S: This resonates with our other flat dolls, the Shrinky Dink dolls, although you can’t call those part of our doll games exactly. They were also flat, completely 2-D, and see through. I don’t know if I’ve written about this somewhere, but that was a key moment in my life, when we realized that we could make these semi-permanent artifacts by drawing naked Shrinky Dink people and then cooking them, and then we could finally have dolls that were as naked as our wildest dreams*, that we could dress up and use in doll games. But then one time—see, we were in the practice of turning our dolls over when the parents came into the room, to hide their clay breasts and penises, but I remember once Bruce came into the bedroom when I was playing with the Shrinky Dink dolls and I quickly turned over the Shrinky Dink doll, and then I realized that because it was completely transparent it looked exactly the same on the other side and I was totally exposed*. And I always thought the Bruce saw it because he made one of those noises like "well" or "hmm"—though mind you he might have made those noises anyway.

P: I can’t believe that the parents wouldn’t have seen our breasts and penises at some point or other.

S: Well, if they had been looking. I think they had a falsely idealized image* of our doll games, because of that one Kiddle game that Babette saw us playing that was all about the Native American and the bad cattle ranchers. And so ever after that she thought we working out these important world issues in our doll games, at a very high level, when really that was a model game and most of our doll games were about sex.

P: Although that was an important issue too. But maybe she had a more subtle understanding of them than we thought she did.

S: We should ask her. Make a note of it.

S: So, what else about the Flatsies? They had long pink and blue hair, as reflected in our later fashion choices as grown-ups. Actually I have never had pink hair, but I have had blue hair. Pamela?

P: Neither.

S: Okay. But I do think those dolls with the varicolored hair lay behind the explosion of rainbow-colored hairs of our maturity. Don’t you think?

P: Really? Were those dolls popular?

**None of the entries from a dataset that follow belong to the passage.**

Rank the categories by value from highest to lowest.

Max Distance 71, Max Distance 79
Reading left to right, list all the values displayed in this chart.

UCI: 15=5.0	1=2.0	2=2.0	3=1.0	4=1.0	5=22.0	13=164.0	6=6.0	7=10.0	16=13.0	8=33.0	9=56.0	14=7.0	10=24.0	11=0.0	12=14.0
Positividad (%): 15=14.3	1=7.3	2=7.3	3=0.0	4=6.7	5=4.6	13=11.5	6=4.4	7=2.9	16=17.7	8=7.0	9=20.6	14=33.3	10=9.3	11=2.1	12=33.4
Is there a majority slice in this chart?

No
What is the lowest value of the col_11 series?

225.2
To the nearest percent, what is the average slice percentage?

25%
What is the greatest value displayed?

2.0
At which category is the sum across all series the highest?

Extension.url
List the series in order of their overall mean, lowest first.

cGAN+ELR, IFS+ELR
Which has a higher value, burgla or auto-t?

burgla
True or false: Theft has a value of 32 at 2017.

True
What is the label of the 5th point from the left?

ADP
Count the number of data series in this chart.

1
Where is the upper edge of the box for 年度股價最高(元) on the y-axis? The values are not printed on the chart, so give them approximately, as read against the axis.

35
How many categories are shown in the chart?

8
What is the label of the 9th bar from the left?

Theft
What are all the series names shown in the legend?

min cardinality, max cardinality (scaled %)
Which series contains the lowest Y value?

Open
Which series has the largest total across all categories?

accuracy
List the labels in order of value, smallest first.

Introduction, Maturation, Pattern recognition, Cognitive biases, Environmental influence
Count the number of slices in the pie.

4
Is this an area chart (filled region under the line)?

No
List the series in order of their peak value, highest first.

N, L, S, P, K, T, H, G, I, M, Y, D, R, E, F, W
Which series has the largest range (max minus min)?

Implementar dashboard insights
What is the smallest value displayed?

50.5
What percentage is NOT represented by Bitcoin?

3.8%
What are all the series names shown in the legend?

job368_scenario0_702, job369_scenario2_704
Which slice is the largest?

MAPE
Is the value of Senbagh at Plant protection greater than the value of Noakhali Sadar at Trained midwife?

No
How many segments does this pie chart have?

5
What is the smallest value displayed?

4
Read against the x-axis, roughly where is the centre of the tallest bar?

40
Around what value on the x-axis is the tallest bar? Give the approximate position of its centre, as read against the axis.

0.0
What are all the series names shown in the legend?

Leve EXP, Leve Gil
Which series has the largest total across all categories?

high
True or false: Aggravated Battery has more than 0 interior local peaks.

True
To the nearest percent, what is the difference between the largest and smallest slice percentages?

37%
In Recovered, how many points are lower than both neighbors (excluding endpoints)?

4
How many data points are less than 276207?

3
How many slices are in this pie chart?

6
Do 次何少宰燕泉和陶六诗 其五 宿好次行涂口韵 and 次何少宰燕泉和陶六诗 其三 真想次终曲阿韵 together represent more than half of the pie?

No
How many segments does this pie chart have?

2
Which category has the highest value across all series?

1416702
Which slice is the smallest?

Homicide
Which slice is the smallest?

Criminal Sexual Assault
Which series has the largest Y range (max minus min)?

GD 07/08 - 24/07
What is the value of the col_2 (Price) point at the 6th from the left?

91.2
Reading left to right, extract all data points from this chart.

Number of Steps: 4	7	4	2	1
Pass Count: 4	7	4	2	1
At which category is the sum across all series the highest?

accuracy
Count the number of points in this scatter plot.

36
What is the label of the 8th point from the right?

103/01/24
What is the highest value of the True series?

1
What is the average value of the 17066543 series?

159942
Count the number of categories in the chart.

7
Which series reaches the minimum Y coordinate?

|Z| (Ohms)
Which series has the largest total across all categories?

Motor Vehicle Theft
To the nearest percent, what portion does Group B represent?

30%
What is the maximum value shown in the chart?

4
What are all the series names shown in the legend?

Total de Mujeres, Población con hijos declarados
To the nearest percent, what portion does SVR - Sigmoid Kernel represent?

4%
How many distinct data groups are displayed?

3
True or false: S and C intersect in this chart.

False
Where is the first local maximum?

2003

I have no sense in general from our childhood of which of the things we had were broad cultural phenomena and which were just ours.

S: I know, that’s why it was so weird to discover that there’s a booming collector’s trade in Kiddles.

P: Because we were in such our own private world* in some ways that it wasn’t clear which parts of it were also part of the larger cultural surroundings, or how they fit into it.

S: And we didn’t play dolls with our friends or anything, as far as we knew our friends only played with B*****s. Except those mini Kiddles were on sale at places like Pay ‘n’ Save, so they were obviously around.

P: I don’t remember what we thought of the Flatsies when we got them.

S: We were obsessed when we got them. We thought they were fantastic! Flat dolls, more of them!

P: I had that little girl flat doll already.

S: I’m thinking we got the girl flat dolls in our Christmas stockings one year, and then maybe we demanded the sexy older flat dolls. But we should look into the cultural history of the flat doll.